Although MTV demonstrated prognostic value that was comparable to that provided by cluster analysis, there are advantages to using the clustering analysis with autoencoder-extracted features. First, whereas MTV measurement depends on selection of an optimum SUV threshold, the clustering analysis is performed on the whole skeleton with a constant anatomical reference. Second, the autoencoder-extracted features potentially contain greater abundance of information about image features that are not provided by simple MTV measurements.

This study has several limitations. One is that 2-dimensional anterior view MIP images were used as autoencoder input, rather than 3-dimensional image data, whose massive size is difficult to handle. Further investigations of clustering analyses of 3-dimensional image data will thus strengthen our findings in this study. In addition, PET images limited to the torso were used. However, most osseous MM lesions are located between the skull base and upper thigh. Finally, clustering was performed with images of only the bones and did not include EMD lesions, but our results show that the presence of EMD was not associated with PFS.

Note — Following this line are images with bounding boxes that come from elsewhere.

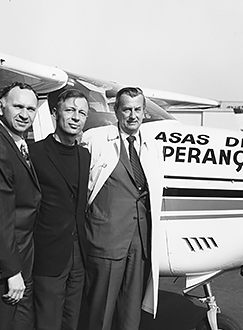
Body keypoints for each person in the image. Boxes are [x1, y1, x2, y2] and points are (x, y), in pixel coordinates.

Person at [81, 87, 163, 330]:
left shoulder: (151, 146)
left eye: (137, 109)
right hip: (106, 241)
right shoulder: (94, 140)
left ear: (144, 112)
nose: (132, 115)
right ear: (116, 111)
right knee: (100, 313)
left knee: (130, 315)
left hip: (139, 244)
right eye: (126, 109)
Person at [0, 82, 41, 330]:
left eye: (31, 109)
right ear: (0, 106)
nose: (25, 114)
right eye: (18, 106)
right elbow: (0, 213)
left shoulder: (15, 142)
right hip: (9, 264)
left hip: (23, 254)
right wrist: (12, 271)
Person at [29, 89, 91, 330]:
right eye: (70, 110)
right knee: (47, 322)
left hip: (78, 256)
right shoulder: (35, 153)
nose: (76, 117)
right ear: (56, 113)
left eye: (82, 113)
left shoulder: (85, 156)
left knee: (72, 321)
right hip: (49, 255)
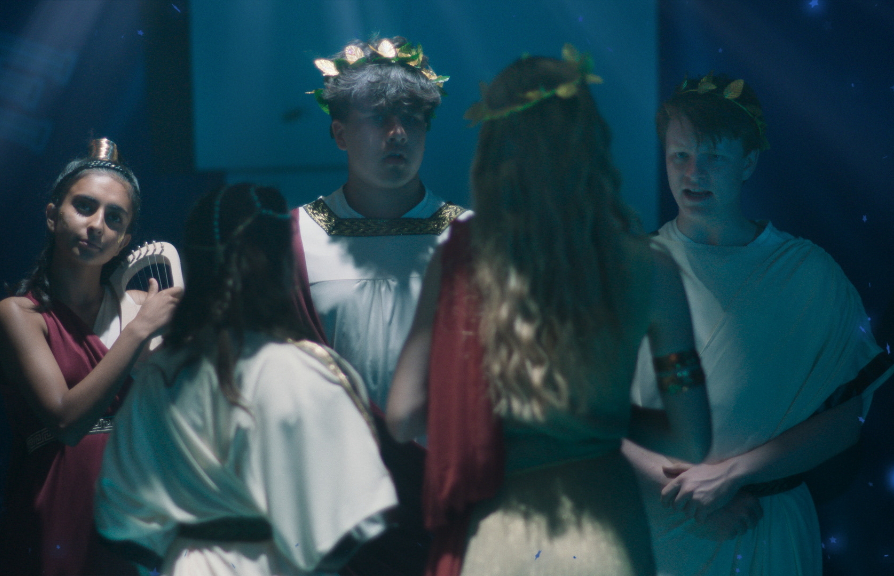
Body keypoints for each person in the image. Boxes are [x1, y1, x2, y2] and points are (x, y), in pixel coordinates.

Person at [386, 48, 713, 576]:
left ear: (495, 150)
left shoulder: (461, 263)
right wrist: (599, 416)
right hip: (606, 536)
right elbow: (691, 440)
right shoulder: (651, 270)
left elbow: (403, 416)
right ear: (588, 142)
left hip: (497, 540)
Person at [621, 73, 894, 575]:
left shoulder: (809, 274)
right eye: (679, 156)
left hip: (767, 525)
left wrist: (734, 475)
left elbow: (845, 421)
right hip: (658, 527)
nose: (693, 173)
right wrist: (691, 495)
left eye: (713, 157)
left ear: (748, 162)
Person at [95, 184, 398, 576]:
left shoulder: (162, 374)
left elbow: (119, 522)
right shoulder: (315, 372)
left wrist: (187, 548)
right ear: (282, 263)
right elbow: (353, 522)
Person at [292, 36, 463, 574]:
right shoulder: (292, 238)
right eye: (377, 118)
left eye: (411, 118)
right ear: (339, 133)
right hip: (330, 502)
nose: (397, 133)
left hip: (446, 497)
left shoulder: (470, 236)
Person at [0, 138, 182, 575]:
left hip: (136, 507)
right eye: (84, 207)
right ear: (52, 214)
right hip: (57, 506)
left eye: (114, 218)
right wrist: (139, 331)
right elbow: (66, 421)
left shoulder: (142, 305)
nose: (97, 225)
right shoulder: (19, 315)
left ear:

In conclusion, the FDG PET/CT image features of MM patients were successfully extracted by a convolutional autoencoder. Both supervised and unsupervised clustering of the extracted features allowed significant and independent prediction of worse PFS. Although remarkable superiority over MTV was not demonstrated, our results support the usefulness of AI algorithm–based cluster analyses of FDG PET/CT images for risk stratification of patients with MM.